Excerpted data

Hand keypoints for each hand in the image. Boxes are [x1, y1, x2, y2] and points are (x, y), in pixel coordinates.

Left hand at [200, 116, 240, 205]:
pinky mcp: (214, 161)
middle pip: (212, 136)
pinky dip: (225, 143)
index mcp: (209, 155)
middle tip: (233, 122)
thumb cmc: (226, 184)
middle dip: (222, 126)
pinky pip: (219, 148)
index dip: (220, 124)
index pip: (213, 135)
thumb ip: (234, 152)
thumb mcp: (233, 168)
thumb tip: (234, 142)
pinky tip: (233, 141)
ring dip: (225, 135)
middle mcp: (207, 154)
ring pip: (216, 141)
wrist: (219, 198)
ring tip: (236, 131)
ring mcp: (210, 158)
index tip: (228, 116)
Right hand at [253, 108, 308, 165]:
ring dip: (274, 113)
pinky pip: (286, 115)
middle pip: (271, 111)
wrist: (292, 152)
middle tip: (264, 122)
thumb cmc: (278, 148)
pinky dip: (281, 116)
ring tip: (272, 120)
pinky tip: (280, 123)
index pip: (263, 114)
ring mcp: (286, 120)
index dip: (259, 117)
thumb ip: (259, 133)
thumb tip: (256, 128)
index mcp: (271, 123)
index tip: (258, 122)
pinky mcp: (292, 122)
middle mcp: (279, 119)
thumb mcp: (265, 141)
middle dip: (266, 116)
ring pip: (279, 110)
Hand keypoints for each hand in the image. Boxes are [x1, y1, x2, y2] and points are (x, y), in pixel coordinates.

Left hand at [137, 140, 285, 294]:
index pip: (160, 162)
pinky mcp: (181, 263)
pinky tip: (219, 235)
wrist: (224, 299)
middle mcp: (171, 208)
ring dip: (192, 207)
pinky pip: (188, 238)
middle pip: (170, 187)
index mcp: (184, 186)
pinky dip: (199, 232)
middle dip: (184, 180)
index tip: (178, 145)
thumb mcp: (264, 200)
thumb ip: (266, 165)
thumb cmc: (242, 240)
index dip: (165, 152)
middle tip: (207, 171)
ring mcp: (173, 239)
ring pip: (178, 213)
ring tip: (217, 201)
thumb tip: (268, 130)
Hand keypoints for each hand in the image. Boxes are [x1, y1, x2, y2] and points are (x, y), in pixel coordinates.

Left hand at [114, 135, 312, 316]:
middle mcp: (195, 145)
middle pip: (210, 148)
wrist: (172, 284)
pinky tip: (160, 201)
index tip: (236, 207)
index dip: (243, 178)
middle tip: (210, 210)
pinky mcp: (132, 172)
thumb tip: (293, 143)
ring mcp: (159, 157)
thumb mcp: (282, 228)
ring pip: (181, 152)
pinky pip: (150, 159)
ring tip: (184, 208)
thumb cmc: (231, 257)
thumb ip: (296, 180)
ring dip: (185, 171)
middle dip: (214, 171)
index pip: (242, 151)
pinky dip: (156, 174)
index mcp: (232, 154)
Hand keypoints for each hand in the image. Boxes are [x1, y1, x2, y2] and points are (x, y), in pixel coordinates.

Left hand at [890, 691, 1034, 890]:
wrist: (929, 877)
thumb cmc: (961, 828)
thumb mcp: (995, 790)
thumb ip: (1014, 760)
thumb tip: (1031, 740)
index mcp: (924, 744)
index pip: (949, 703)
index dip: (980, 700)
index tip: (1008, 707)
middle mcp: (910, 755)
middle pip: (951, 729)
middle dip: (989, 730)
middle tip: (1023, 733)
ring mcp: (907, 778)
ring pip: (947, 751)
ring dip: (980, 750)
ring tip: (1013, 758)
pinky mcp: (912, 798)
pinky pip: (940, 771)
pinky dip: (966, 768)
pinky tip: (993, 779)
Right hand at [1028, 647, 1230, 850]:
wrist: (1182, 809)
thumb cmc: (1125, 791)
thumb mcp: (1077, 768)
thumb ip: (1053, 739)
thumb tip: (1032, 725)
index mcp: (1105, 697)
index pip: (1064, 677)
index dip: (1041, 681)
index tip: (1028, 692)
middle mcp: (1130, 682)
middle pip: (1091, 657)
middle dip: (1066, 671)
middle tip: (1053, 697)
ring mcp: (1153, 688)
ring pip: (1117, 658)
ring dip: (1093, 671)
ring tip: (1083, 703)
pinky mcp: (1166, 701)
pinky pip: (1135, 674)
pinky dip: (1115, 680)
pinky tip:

Assigned task
Only the lines from the top of the data through the line that contains "middle dip: (184, 180)" should be quoted, exactly as they stand.

Result of this exercise
Hand keypoints for each hand in the image. Boxes are [x1, y1, x2, y2] and points are (x, y), in pixel coordinates.

Left hand at [200, 116, 240, 205]:
pinky mcp: (214, 161)
middle pip: (212, 136)
pinky dip: (225, 143)
index mcp: (209, 155)
middle tip: (233, 122)
thumb cmc: (226, 184)
middle dip: (222, 126)
pinky pip: (219, 148)
index dip: (220, 124)
index pip: (213, 135)
thumb ip: (234, 152)
thumb mcp: (233, 168)
thumb tip: (234, 142)
pinky tip: (233, 141)
ring dip: (225, 135)
middle mcp: (207, 154)
ring pip: (216, 141)
wrist: (219, 198)
ring tip: (236, 131)
ring mcp: (210, 158)
index tip: (228, 116)
Right hand at [253, 108, 308, 165]:
ring dip: (274, 113)
pinky pip: (286, 115)
middle pip: (271, 111)
wrist: (292, 152)
middle tip: (264, 122)
thumb cmc: (278, 148)
pinky dip: (281, 116)
ring tip: (272, 120)
pinky tip: (280, 123)
index pip: (263, 114)
ring mcp: (286, 120)
index dip: (259, 117)
thumb ip: (259, 133)
thumb tip: (256, 128)
index mcp: (271, 123)
index tip: (258, 122)
pinky mcp: (292, 122)
middle mcp: (279, 119)
thumb mcp: (265, 141)
middle dip: (266, 116)
ring pip: (279, 110)
Hand keypoints for each hand in the image. Boxes are [x1, y1, x2, y2] and points are (x, y), in pixel coordinates.

Left hand at [137, 140, 285, 294]:
index pip: (160, 162)
pinky mcp: (181, 263)
pinky tip: (219, 235)
wrist: (224, 299)
middle mcp: (171, 208)
ring dip: (192, 207)
pinky pip: (188, 238)
middle pip: (170, 187)
index mcp: (184, 186)
pinky dip: (199, 232)
middle dip: (184, 180)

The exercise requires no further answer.